*TASKS*
1 - Write out the stretch of the account of elephants at the waterhole from "Finally the whole" through "his trunk showing.".
2 - For each statement, say whether it agrees with the account of elephants at the waterhole, answering yes or no and quoting the deciding words: (a) the herd that came to drink numbered thirty animals; (b) the watchers sat behind steel bars; (c) the elephants made no sound of their own while they played in the water.
3 - Carry on the account of elephants at the waterhole, starting after its final sentence.
EXTRACT TO READ below:
So we sat in a row, keeping quiet obediently as per our guide’s instructions. We’re the outsiders here but we’re not safely behind steel bars or on a large heavy vehicle, but out in the open, so best we obey the rules and be polite. After all, as at all the best tea parties, there are things that Are Done and things that Are Not Done.

After a couple of minutes, there they came, deceptively slow yet astonishingly fast – it seems that one minute they were grey blobs in the dusty distance and the next they were looming over us as they splashed purposefully across the shallow water. Thirty great grey bodies moved into the middle of the pan, some heading straight for us, and then wading across our field of vision to settle in to drink. As they walked past, one eye would stare at us from a truly almost unbelievable height and I found myself crouching down a little, feeling the need to say “sorry, sorry,” and they, supremely aware that they’d won that conversation, turned and waded past – as the cameras clicked and whirred.

Finally the whole herd was in the water – most of which is currently just knee high. An elephant knee high that is. Wading around with enthusiasm, they began sucking water up those trunks then sloshing it into their mouths, or slapping it onto their sides until each grey bulk was bright-wet and glistening brown. The babies moved their little legs madly (I use the term ‘little’ advisedly), splishing water up and around, rolling over with their legs in the air and completely disappearing into the slightly deeper sections; one Disapparated with a gloop noise into a hole, only his trunk showing.

This whole cavorting, playing, wallowing event, you’d think, would come complete with squealing, shouting and general noise – just like kids in a pool. But instead, there wasn’t a sound from them. The only sounds were those of very large splashes and almost frenzied slapping of water on skin, but surreally, no other noise at all could be heard from such enormous animals. Except for the occasional plop of… well, let’s just say that I wanted to call this “the pachyderm poo party” but while the alliteration works, and it’s true, I thought it might be a bit rude.
End of EXTRACT TO READ.
INFORMATION SUPPLIED below:
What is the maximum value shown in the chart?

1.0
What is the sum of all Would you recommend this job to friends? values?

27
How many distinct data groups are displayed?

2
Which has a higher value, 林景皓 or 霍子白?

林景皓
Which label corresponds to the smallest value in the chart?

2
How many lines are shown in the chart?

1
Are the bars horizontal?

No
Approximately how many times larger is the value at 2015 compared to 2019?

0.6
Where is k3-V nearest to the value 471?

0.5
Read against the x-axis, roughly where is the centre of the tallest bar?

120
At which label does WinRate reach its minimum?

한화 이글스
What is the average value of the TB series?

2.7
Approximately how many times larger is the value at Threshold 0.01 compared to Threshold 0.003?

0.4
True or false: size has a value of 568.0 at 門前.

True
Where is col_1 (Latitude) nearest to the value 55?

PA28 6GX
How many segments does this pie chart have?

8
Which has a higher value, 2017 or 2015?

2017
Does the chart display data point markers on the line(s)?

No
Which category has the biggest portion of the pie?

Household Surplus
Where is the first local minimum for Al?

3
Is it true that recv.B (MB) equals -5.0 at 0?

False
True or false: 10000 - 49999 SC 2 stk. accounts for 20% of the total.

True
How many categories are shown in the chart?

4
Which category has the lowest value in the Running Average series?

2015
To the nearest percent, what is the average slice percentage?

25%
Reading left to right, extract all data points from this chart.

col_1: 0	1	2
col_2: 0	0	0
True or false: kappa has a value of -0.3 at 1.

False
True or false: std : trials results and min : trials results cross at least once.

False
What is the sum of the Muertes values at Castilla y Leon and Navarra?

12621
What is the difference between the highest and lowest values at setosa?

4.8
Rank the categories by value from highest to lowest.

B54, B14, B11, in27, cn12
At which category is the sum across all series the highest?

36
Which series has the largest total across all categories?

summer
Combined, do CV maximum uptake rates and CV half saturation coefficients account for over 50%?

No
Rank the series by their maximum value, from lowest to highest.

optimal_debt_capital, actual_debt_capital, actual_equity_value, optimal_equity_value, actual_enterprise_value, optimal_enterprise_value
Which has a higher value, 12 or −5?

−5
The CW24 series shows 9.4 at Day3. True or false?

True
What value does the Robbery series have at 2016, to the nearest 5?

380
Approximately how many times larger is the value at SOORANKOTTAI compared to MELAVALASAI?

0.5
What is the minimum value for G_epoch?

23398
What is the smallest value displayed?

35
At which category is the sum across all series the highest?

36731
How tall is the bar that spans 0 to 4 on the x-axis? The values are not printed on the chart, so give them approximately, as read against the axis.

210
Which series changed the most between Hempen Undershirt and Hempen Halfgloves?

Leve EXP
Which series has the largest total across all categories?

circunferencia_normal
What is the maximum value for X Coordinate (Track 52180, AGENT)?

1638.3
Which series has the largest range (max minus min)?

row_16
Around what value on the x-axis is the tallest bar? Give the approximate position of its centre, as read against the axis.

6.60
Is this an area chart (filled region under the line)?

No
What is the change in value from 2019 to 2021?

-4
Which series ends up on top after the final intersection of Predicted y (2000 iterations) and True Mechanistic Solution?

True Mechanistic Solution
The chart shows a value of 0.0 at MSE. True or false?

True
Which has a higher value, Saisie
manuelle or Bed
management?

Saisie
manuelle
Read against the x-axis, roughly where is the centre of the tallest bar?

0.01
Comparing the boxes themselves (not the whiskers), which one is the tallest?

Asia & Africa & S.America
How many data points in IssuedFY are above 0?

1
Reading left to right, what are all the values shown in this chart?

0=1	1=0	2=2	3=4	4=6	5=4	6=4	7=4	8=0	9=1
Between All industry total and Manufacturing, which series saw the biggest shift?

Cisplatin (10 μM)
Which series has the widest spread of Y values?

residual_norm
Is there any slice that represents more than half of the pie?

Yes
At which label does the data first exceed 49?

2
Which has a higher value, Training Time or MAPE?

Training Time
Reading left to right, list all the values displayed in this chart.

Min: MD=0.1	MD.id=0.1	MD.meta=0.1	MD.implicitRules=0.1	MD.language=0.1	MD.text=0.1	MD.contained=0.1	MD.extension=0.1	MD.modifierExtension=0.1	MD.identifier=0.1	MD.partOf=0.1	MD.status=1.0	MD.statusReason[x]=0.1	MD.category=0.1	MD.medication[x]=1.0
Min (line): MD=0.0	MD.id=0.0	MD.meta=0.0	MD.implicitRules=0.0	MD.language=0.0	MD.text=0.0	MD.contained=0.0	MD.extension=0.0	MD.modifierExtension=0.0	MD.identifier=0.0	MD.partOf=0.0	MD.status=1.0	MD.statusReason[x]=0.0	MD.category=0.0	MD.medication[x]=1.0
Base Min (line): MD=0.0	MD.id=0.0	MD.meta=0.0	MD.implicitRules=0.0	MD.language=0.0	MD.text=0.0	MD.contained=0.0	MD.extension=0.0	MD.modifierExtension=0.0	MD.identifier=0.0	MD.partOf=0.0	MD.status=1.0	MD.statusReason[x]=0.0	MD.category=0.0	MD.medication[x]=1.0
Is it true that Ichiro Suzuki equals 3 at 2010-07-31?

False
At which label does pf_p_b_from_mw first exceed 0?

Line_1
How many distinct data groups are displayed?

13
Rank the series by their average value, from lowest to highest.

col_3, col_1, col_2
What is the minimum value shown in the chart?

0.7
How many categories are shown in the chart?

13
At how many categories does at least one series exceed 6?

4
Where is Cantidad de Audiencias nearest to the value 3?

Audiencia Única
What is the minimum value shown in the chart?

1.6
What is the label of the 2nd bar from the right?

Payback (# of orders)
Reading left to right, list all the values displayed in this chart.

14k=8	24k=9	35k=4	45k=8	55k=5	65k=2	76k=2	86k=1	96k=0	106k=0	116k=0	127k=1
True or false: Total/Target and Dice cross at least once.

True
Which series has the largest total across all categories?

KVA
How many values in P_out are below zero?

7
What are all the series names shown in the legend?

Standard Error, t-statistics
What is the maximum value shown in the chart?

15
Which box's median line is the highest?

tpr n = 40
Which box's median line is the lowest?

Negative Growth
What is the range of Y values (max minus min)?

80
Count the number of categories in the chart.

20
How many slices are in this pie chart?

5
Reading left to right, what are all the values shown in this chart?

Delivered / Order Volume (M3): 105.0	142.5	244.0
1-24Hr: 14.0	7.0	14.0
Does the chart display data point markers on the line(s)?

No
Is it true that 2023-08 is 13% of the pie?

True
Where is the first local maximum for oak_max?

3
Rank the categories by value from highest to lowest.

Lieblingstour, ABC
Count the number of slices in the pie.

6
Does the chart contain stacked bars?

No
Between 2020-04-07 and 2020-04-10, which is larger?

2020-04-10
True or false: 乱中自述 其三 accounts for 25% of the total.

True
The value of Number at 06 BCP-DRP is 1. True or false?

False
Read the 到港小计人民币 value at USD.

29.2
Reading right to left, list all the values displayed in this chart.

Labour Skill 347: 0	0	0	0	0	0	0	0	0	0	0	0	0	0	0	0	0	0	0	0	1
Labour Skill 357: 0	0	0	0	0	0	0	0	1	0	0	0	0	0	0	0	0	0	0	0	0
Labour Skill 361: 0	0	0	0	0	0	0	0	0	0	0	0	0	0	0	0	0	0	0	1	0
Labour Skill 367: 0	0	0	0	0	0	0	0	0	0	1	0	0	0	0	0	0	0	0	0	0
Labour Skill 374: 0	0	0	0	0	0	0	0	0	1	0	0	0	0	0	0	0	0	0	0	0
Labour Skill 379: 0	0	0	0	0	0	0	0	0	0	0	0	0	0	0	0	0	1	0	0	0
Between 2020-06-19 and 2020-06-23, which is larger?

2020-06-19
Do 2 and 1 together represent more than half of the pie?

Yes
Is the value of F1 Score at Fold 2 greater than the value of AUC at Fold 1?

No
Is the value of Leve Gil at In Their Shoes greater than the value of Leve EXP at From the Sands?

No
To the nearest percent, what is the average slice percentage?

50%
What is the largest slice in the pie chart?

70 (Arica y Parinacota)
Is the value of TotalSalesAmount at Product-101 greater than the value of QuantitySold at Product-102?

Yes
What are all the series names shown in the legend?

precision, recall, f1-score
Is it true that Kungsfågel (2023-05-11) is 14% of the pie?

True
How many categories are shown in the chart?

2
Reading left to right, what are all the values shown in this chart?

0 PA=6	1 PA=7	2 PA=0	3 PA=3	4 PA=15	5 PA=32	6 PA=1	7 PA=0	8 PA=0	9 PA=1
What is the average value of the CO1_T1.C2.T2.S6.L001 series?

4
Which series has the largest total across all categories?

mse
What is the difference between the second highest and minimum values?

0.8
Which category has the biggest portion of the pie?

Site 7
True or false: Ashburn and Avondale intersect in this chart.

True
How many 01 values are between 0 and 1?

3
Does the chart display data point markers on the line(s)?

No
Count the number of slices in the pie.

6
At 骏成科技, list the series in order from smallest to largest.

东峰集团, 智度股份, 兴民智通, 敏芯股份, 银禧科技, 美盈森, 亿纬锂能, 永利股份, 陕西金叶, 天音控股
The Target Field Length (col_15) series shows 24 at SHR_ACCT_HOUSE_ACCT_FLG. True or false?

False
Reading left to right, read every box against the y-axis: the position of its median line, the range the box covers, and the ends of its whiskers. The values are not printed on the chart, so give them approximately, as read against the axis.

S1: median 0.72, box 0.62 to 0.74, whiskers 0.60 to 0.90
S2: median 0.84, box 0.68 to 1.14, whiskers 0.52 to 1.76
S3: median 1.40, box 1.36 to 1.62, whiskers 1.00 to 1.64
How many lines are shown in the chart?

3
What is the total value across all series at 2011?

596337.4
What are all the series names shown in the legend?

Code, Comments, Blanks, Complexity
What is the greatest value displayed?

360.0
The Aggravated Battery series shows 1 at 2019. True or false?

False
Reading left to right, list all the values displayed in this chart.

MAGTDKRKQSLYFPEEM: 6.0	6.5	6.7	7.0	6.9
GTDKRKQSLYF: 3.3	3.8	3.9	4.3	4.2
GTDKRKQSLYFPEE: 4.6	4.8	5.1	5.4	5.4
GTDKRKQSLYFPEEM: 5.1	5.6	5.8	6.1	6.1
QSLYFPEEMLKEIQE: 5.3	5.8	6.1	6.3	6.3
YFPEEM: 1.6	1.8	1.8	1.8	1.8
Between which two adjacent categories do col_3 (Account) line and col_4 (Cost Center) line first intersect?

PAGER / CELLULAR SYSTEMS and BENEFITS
End of INFORMATION SUPPLIED.
*RESPONSES*
1 -
Finally the whole herd was in the water – most of which is currently just knee high. An elephant knee high that is. Wading around with enthusiasm, they began sucking water up those trunks then sloshing it into their mouths, or slapping it onto their sides until each grey bulk was bright-wet and glistening brown. The babies moved their little legs madly (I use the term ‘little’ advisedly), splishing water up and around, rolling over with their legs in the air and completely disappearing into the slightly deeper sections; one Disapparated with a gloop noise into a hole, only his trunk showing.

2 -
(a) Yes: "Thirty great grey bodies moved into the middle of the pan"
(b) No: "we’re not safely behind steel bars or on a large heavy vehicle, but out in the open"
(c) Yes: "But instead, there wasn’t a sound from them."

3 -
I was just admiring the grace with which they were conducting themselves, (poo notwithstanding), when this elephantine idyll was interrupted by another herd coming down to drink – and everything changed.

It seems that my anthropomorphic assumptions were wide of the mark – like humans, ellies sometimes don’t like to share.

The smaller herd of ten arrived at the edge of the pan and, with an unexpected surge of spray, a few members of the larger herd wheeled around and headed towards them. They moved fast and aggressively, shouldering up to the interlopers and blocking them from entering, indeed moving forwards so that the unwanted visitors were pushed backwards. Right next to me, on the other side of a few very flimsy logs, one tried to push back – trumpets sounded and it seemed that an international incident might take place - and not six feet from me (did I mention that?). We all held our breath – as did all creation it seemed – and then the smaller herd backed off and the others turned around and resumed whatever they had been doing before in ‘their’ water. Play resumed amongst the youngsters, but it did seem a little deflated after that display (although again, that could be my anthropomorphic ruminations).

However, all was well that ended well. The ten just walked behind us (neck-prickling stuff I must tell you) to the other side of the water which, apparently, the herd of thirty didn’t feel so possessive about, and drank. They did however do it quickly and with none of the verve and splashing that one would assume was required – then turned and left. The thirty continued their vigorous yet silent splashing, sliding and rolling off one another, babies ‘diving’ or rather falling head first into the murk with such exuberant joy. On one side, an enormous bull stood contentedly slurping water at the point it was emerging from the pipe, flanked on either side by two youngsters.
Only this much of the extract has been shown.